Source information
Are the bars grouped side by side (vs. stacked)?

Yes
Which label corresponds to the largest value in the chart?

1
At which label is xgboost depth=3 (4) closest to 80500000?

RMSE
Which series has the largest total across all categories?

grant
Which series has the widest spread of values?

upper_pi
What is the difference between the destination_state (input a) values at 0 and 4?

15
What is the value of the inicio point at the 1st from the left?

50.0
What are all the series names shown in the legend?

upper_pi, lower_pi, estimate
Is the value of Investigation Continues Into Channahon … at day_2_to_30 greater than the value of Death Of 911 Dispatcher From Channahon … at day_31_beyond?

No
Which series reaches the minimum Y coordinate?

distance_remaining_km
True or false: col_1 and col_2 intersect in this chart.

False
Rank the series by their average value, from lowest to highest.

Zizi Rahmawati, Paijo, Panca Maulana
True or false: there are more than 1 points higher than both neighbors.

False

Task goal
Can you write out all the records again with "series" changed to "data series" and everything else left unchanged?

Response to this exercise
Are the bars grouped side by side (vs. stacked)?

Yes
Which label corresponds to the largest value in the chart?

1
At which label is xgboost depth=3 (4) closest to 80500000?

RMSE
Which data series has the largest total across all categories?

grant
Which data series has the widest spread of values?

upper_pi
What is the difference between the destination_state (input a) values at 0 and 4?

15
What is the value of the inicio point at the 1st from the left?

50.0
What are all the data series names shown in the legend?

upper_pi, lower_pi, estimate
Is the value of Investigation Continues Into Channahon … at day_2_to_30 greater than the value of Death Of 911 Dispatcher From Channahon … at day_31_beyond?

No
Which data series reaches the minimum Y coordinate?

distance_remaining_km
True or false: col_1 and col_2 intersect in this chart.

False
Rank the data series by their average value, from lowest to highest.

Zizi Rahmawati, Paijo, Panca Maulana
True or false: there are more than 1 points higher than both neighbors.

False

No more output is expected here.